• **The task**
From the records below, output exactly the lines starting at the line with "結果として、即戦力になれる経験者が重宝され" and ending at the line with "Лунный календарь свадеб на 31 марта 1905 года", both of them included, but no pictures.

• **Source records**

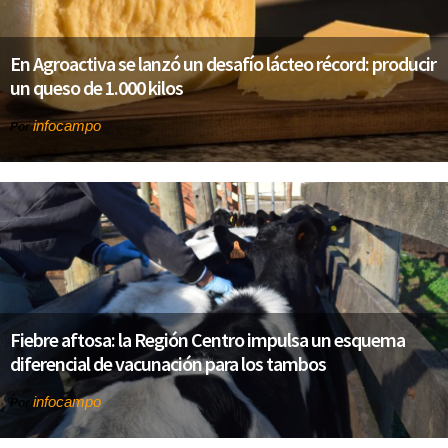
En Agroactiva se lanzó un desafío lácteo récord: producir
un queso de 1.000 kilos
infocampo
Por
Fiebre aftosa: la Región Centro impulsa un esquema
diferencial de vacunación para los tambos
infocampo
Por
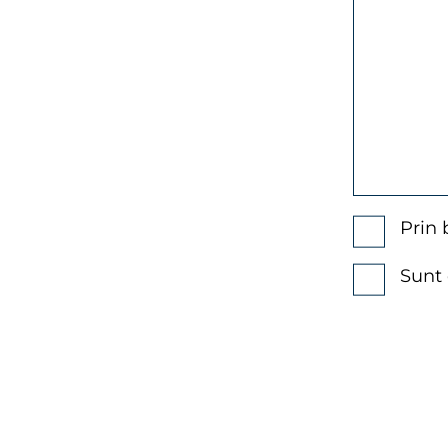
Prin 
Sunt 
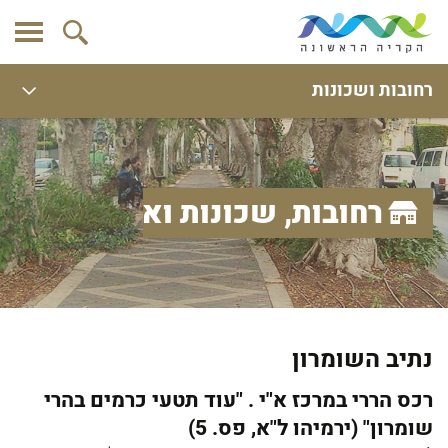
רחובות ושכונות
רחובות, שכונות ואתרים
נתיב השומרון
רכס הררי במרכז א"י . "עוד תטעי כרמים בהרי
שומרון" (ירמיהו ל"א, פס. 5)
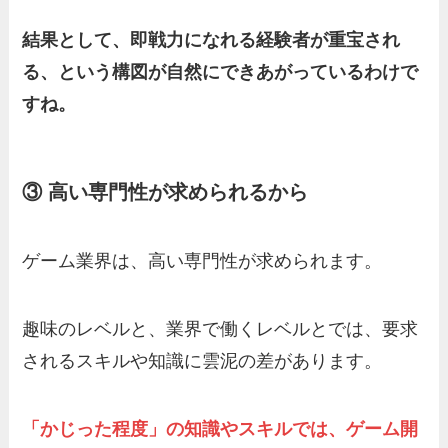
結果として、即戦力になれる経験者が重宝され
る、という構図が自然にできあがっているわけで
すね。
③
高い専門性が求められる
から
ゲーム業界は、高い専門性が求められます。
趣味のレベルと、業界で働くレベルとでは、要求
されるスキルや知識に雲泥の差があります。
「かじった程度」の知識やスキルでは、ゲーム開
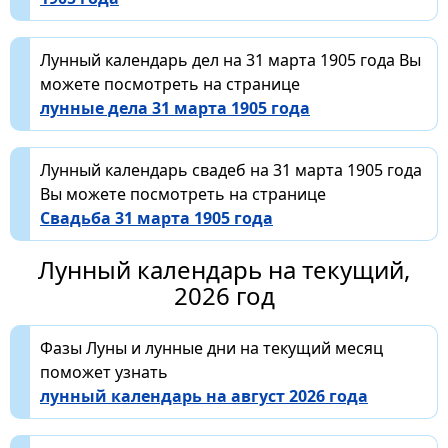
Лунный календарь дел на 31 марта 1905 года Вы
можете посмотреть на странице
лунные дела 31 марта 1905 года
Лунный календарь свадеб на 31 марта 1905 года
Вы можете посмотреть на странице
Свадьба 31 марта 1905 года
Лунный календарь на текущий,
2026 год
Фазы Луны и лунные дни на текущий месяц
поможет узнать
лунный календарь на август 2026 года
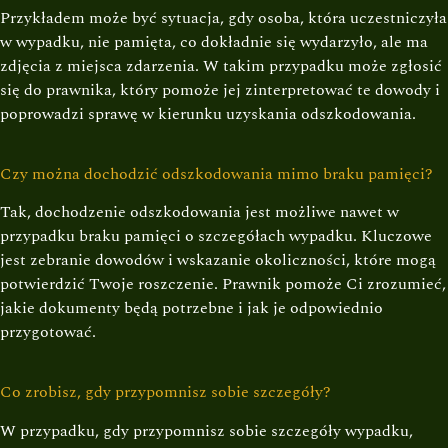
Przykładem może być sytuacja, gdy osoba, która uczestniczyła
w wypadku, nie pamięta, co dokładnie się wydarzyło, ale ma
zdjęcia z miejsca zdarzenia. W takim przypadku może zgłosić
się do prawnika, który pomoże jej zinterpretować te dowody i
poprowadzi sprawę w kierunku uzyskania odszkodowania.
Czy można dochodzić odszkodowania mimo braku pamięci?
Tak, dochodzenie odszkodowania jest możliwe nawet w
przypadku braku pamięci o szczegółach wypadku. Kluczowe
jest zebranie dowodów i wskazanie okoliczności, które mogą
potwierdzić Twoje roszczenie. Prawnik pomoże Ci zrozumieć,
jakie dokumenty będą potrzebne i jak je odpowiednio
przygotować.
Co zrobisz, gdy przypomnisz sobie szczegóły?
W przypadku, gdy przypomnisz sobie szczegóły wypadku,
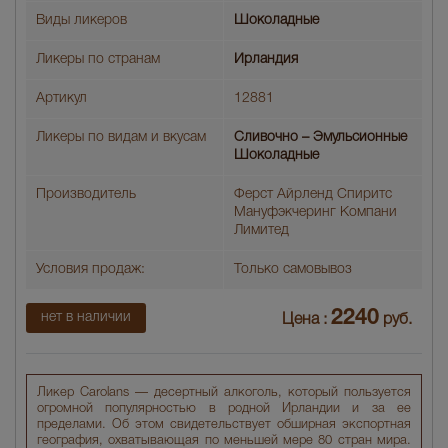
Виды ликеров
Шоколадные
Ликеры по странам
Ирландия
Артикул
12881
Ликеры по видам и вкусам
Сливочно – Эмульсионные
Шоколадные
Производитель
Ферст Айрленд Спиритс
Мануфэкчеринг Компани
Лимитед
Условия продаж:
Только самовывоз
2240
нет в наличии
Цена :
руб.
Ликер Carolans — десертный алкоголь, который пользуется
огромной популярностью в родной Ирландии и за ее
пределами. Об этом свидетельствует обширная экспортная
география, охватывающая по меньшей мере 80 стран мира.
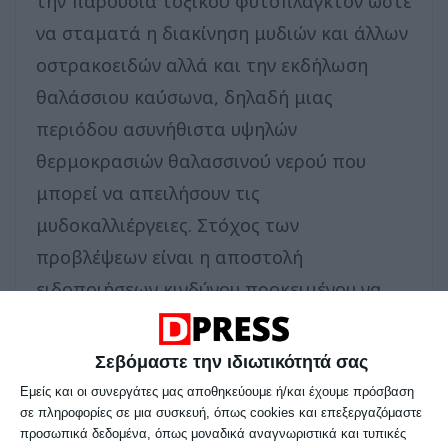
την παρουσία τοξικού φυτοπλαγκτόν ώστε
να σταματά η διακίνηση μυδιών και άλλων
οστρακοειδών αλλά και την εκδήλωση
θαλάσσιου καύσωνα, δηλαδή μιας
περιόδου ασυνήθιστα υψηλών
θερμοκρασιών θαλασσινού νερού που
μπορεί να απειλήσουν τις
μυδοκαλλιέργειες. Στόχος των
προβλέψεων είναι η αποστολή
ειδοποιήσεων κινδύνου προκειμένου να
αντιμετωπίζονται εγκαίρως τα όποια
φαινόμενα.
Σεβόμαστε την ιδιωτικότητά σας
Το σύστημα που δημιουργήθηκε
Εμείς και οι συνεργάτες μας αποθηκεύουμε ή/και έχουμε πρόσβαση
σε πληροφορίες σε μια συσκευή, όπως cookies και επεξεργαζόμαστε
αναμένεται να παραδοθεί στην
προσωπικά δεδομένα, όπως μοναδικά αναγνωριστικά και τυπικές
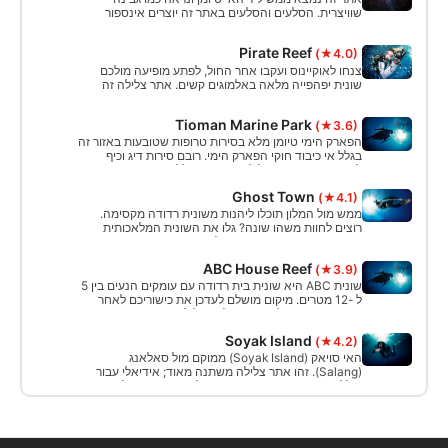
שוויצרית. הסלעים והסלעים באתר זה יוצרים אינספור
מסלולי שחייה וקניונים. ניתן לראות נודיענפים רבים ודגים
צעירים, כמו גם צבים וכרישי שונית שחורים.
Pirate Reef
(★4.0)
צנחו לאוקיינוס ועקבו אחר החול, לפתע מופיעה מולכם
שונית יפהפייה מלאה באלמוגים קשים. אתר צלילה זה
אידיאלי לצלילה רגועה מכיוון שהוא קטן מספיק כדי לצלול
סביבו לאט כמה פעמים, ובדרך כלל יש לו זרם מינימלי.
Tioman Marine Park
(★3.6)
הפארק הימי טיומן מלא בסירות טרופות שטובעות באזור זה
בגלל אי כיבוד חוקי הפארק הימי. רובם סירות דיג וכיף
לחקור אותם. אתר צלילה זה בדרך כלל יש ראות נמוכה,
יצירת מצב רוח מוזר בזמן שאתה מנווט בין ההריסות.
Ghost Town
(★4.1)
ממש מול המלון תוכלו ליהנות משונית רדודה מקסימה.
רוצים לחוות משהו שונה? גלו את השונית המלאכותית
בשם "עיר רפאים". ערימות של קוביות בטון הונחו כאן, נותן
רושם של קו רקיע מתחת למים.
ABC House Reef
(★3.9)
שונית ABC היא שונית בית רדודה עם עומקים הנעים בין 5
ל -12 מטרים. מיקום מושלם לעדכן את כישוריכם לאחר
תקופה ארוכה של חוסר פעילות וצלילת אחר צהריים רגועה.
Soyak Island
(★4.2)
האי סויאק (Soyak Island) ממוקם מול סאלאנג
(Salang). זהו אתר צלילה משתנה מאוד; אידיאלי עבור
צוללנים רב רמה, המציע קצת מכל דבר בהתאם למה
שאתה אוהב; מערכת אקולוגית שלמה משולבת באזור אחד
קטן.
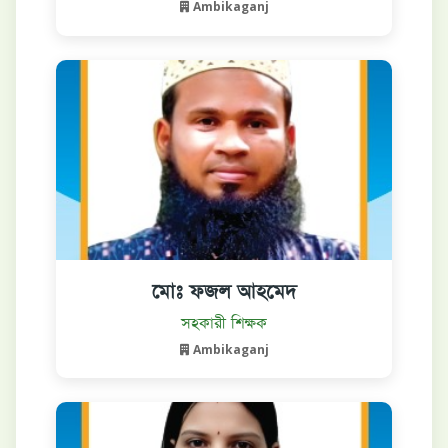
Ambikaganj
মোঃ ফজল আহমেদ
বিস্তারিত দেখুন
সহকারী শিক্ষক
Ambikaganj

• **Problem solution**
結果として、即戦力になれる経験者が重宝され
る、という構図が自然にできあがっているわけで
すね。
③
高い専門性が求められる
から
ゲーム業界は、高い専門性が求められます。
趣味のレベルと、業界で働くレベルとでは、要求
されるスキルや知識に雲泥の差があります。
「かじった程度」の知識やスキルでは、ゲーム開
Лунный календарь дел на 31 марта 1905 года Вы
можете посмотреть на странице
лунные дела 31 марта 1905 года
Лунный календарь свадеб на 31 марта 1905 года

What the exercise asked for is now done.